Die Karte selbst, deren Original kaum mehr vorhanden sein dürfte (10), ist nach dem Basler-Exemplare bereits einlässlich besprochen worden (11), so dass nur noch Einiges in Beziehung auf die Herausgabe beizufügen bleibt: Vor Allem ist zu erwähnen, dass man auf dem mittlern Blatt der obern Reihe die Zuschrift „Sebastianus Munsterus Cosmogra-phiae Studiosis S. D. Descriptionem Rhaetiae, Helvetiae, Sedunorum ac majoris partis Alpium, ab Aegidio Tschudo Claronensi V. C. apud Helvetios factarn et crebris ejusdem discursibus per multos annos summa vigilantia paratam, nostro vero marte adornatam ex officina Michaelis Isingrien, tibi candide lector exhibemus, rogantes ut hujus celeberrimi viri exemplo, studiosi quique patriis suis illustrandis consimilem operam impendant" liest, welche wohl auch den Ungläubigsten überzeugen dürfte, dass die Karte schon der ersten Ausgabe der Rhaetia beigegeben war, und nicht etwa erst durch Lycosthenes veröffentlicht wurde. Die durch diesen Letztern ausgegebenen Exemplare der Karte haben dann allerdings einerseits das Eigentümliche, dass ein breiter Rand mit den Wappen der 13 alten und der 14 zugewandten oder zugehörigen Orte aufgeklebt ist, und anderseits, dass sie eine Art Gradtheilung besitzen, auf welche sich der bereits erwähnte „Zeiger" bezieht, und zu deren Benutzung Lycosthenes auf einem in die Karte eingeklebten Blatt „Vom brauch der abtheilung und regel durch welcher hilff du alle örter one arbeit finden magst" Anleitung gibt: Es ist nämlich der Kartenrand theils von links nach rechts, theils von oben nach unten je in 80 Theile (gewissermassen in Längengrade und Breitengrade) eingetheilt, und sodann in dem „Zeiger", d. h. in dem von Lycosthenes dem Texte angehängten alphabetischen Verzeichnisse sämmtlicher in der Karte vorkommenden Objecte, jedem dieser Letztern die Längenzahl und |Breitenzahl beigesetzt, unter welcher man dasselbe in der Karte aufzusuchen hat.

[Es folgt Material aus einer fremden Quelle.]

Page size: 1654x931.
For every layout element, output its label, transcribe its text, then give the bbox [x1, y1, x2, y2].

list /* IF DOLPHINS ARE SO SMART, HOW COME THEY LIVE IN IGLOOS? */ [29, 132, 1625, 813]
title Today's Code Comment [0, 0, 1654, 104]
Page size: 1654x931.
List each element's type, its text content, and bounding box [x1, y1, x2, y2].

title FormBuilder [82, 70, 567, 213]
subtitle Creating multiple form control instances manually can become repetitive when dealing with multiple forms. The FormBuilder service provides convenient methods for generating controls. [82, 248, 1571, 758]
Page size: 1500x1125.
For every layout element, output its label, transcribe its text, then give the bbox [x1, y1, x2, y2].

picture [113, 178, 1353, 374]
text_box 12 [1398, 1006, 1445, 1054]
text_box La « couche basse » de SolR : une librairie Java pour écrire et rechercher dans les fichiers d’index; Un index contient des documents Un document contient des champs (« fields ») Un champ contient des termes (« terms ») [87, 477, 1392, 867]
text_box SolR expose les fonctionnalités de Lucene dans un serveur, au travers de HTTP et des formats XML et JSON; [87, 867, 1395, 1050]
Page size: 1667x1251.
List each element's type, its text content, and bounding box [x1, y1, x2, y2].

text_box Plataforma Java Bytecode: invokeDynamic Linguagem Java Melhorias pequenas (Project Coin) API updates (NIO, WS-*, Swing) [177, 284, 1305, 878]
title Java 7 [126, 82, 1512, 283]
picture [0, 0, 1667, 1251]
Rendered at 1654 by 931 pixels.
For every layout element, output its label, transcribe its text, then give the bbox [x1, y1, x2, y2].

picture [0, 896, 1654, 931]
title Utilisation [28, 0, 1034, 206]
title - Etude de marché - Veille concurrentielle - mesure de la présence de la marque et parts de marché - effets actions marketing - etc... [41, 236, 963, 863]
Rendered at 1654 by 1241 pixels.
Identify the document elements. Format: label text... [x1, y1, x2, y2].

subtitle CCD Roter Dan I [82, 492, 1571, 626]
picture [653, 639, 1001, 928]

Zum Schlusse ist noch zu erwähnen, dass die Karte von Tschudi nicht nur ohne allen Zweifel die Hauptgrundlage der später von Münster, Stumpf, etc. herausgegebenen Schweizerkarten bildete, sondern dass sie unter dem Titel „Helvetiee descriptio Aegidio Tschudo auctore" von mehreren ausländischen Kartographen für ihre Sammelwerke einfach reducirt wurde: So z. B. ist die von Abraham Ortelius in seinem 1595 ausgegebenen Atlas unter obigem Titel aufgenommene Schweizerkarte von 45 auf 34 cm., wohl nichts Anderes als eine solche Reduction, da sie mir nahezu denselben mittlern Fehler und sogar nahe gleiche und namentlich gleichliegende - Fehler-Extreme ergab (12). — Eine eigentlich neue Ausgabe der Tschudi'schen Karte, die wohl wenigstens einige Verbesserungen enthalten hätte, und vielleicht mit der Gallia comata erscheinen sollte, wurde noch bei Lebzeiten des Verfassers, und zwar muthmasslich in Zürich, beabsichtigt, da Tschudi am 1. August 1569 aus Schännis an Simmler schrieb: „Die Mappa unser Eidgnossschaft, so ich uech geben, bit ich uech, so sie in truck uss gon wurd, mins Namens nit ze gedenken, als ob es durch mich ernüwert; dann mich wurd der Rum nit fröwen und zewider sin. Man mag auch wol melden, dass die Mappa, so etwa von mir ussgangen, gemert und gebessert sig, aber nit, dass ichs geton- und gemacht hab." Aber ausgeführt wurde diese Absicht wohl nicht, und von der an Simmler abgegebenen „Mappa", in welche Tschudi seine Verbesserungen eingetragen zu haben scheint, ist auch keine Spur mehr zu finden.